← All one-liners·#013·analysis·self contained·power

DuckDB: query a remote Parquet over HTTPS

The most impressive DuckDB trick — point it at an HTTPS URL ending in .parquet and it streams just the bytes it needs. Production-grade analytics on a stranger's file.

Setup
  • → brew install duckdb
Cost per run
free
The one-liner
$ duckdb -c "
  INSTALL httpfs; LOAD httpfs;
  SELECT l_returnflag, l_linestatus,
         SUM(l_quantity)      AS sum_qty,
         AVG(l_extendedprice) AS avg_price
  FROM 'https://shell.duckdb.org/data/tpch/0_01/parquet/lineitem.parquet'
  GROUP BY 1, 2
  ORDER BY 1, 2
"
What each stage does
  1. [01] duckdbINSTALL httpfs; LOAD httpfs;
    Load the HTTP filesystem extension (downloads once, cached forever). Enables https:// paths.
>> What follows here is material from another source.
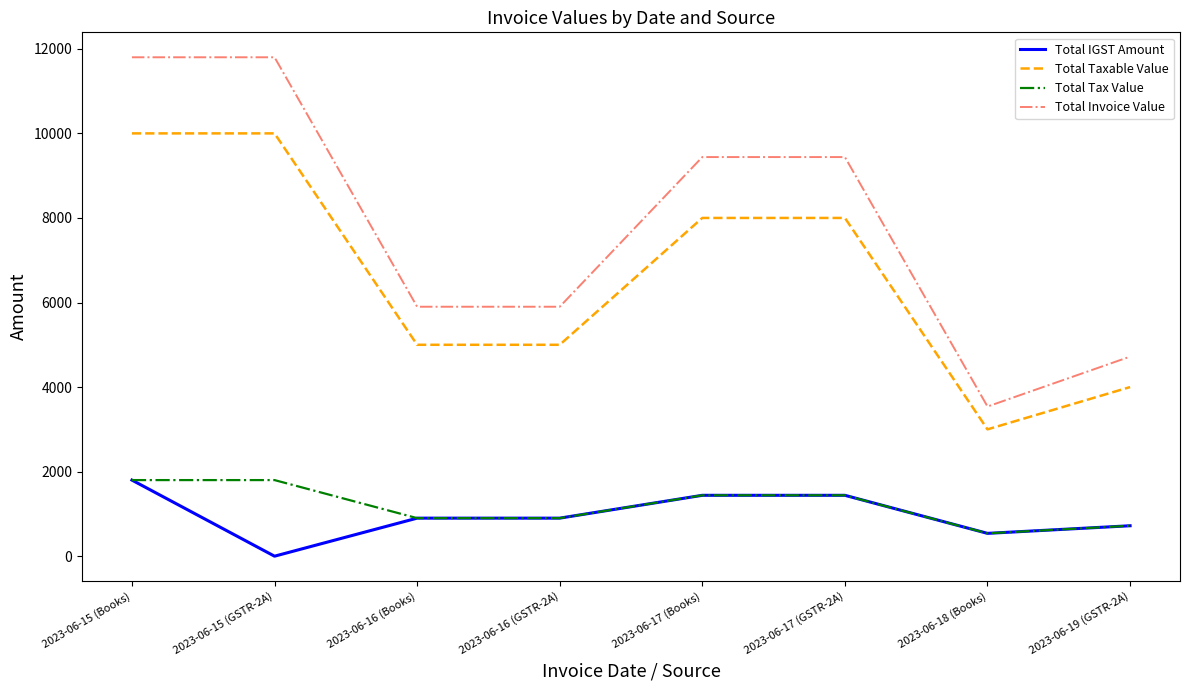

At which label does Total IGST Amount first exceed 900?

2023-06-15 (Books)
  2. [02] duckdbFROM 'https://….parquet'
    DuckDB issues HTTP Range requests for just the column chunks it needs — typically <1% of the file. A 10GB remote Parquet might transfer 30MB.
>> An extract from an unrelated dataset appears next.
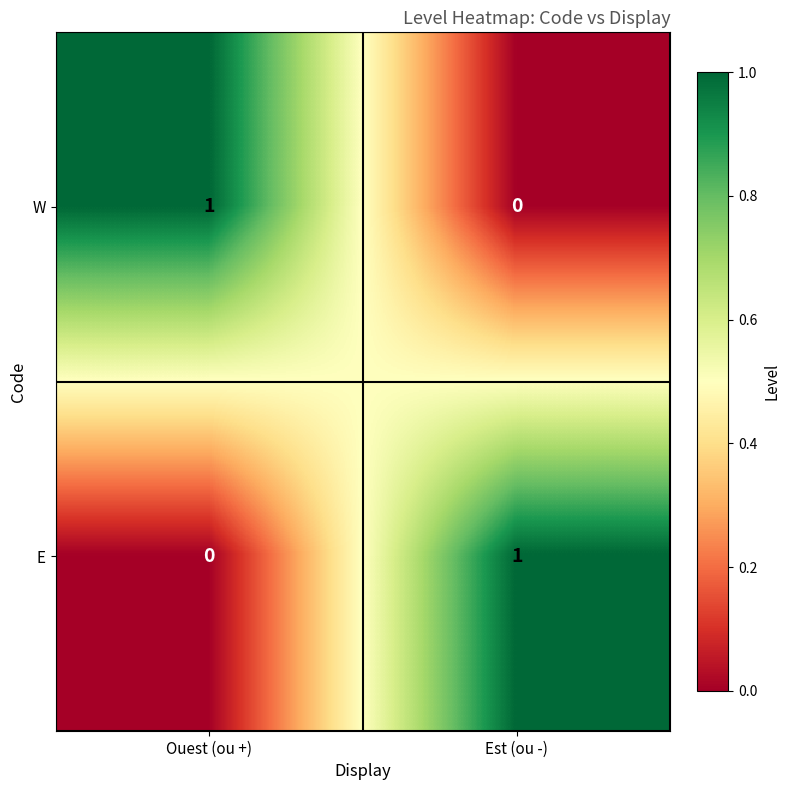

At how many categories does at least one series exceed 0?

2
  3. [03] duckdbGROUP BY 1, 2
    Classic TPC-H Q1 aggregation. Runs in ~200ms on this 60K-row file, ~5s on the full 600M-row dataset.
Expected output (sample)
┌────────────────┬────────────────┬─────────┬───────────┐
│ l_returnflag   │ l_linestatus   │ sum_qty │ avg_price │
├────────────────┼────────────────┼─────────┼───────────┤
│ A              │ F              │ 380,456 │ 38,237.15 │
│ N              │ F              │   8,971 │ 38,284.46 │
│ N              │ O              │ 757,535 │ 38,249.12 │
│ R              │ F              │ 381,449 │ 38,250.85 │
└────────────────┴────────────────┴─────────┴───────────┘
Caveats & tips
  • Same pattern works for .csv and .json over HTTPS.
  • S3 / GCS / Azure work too — `INSTALL aws; LOAD aws;` and use `s3://bucket/key.parquet`.
  • First run downloads the httpfs extension (~3MB).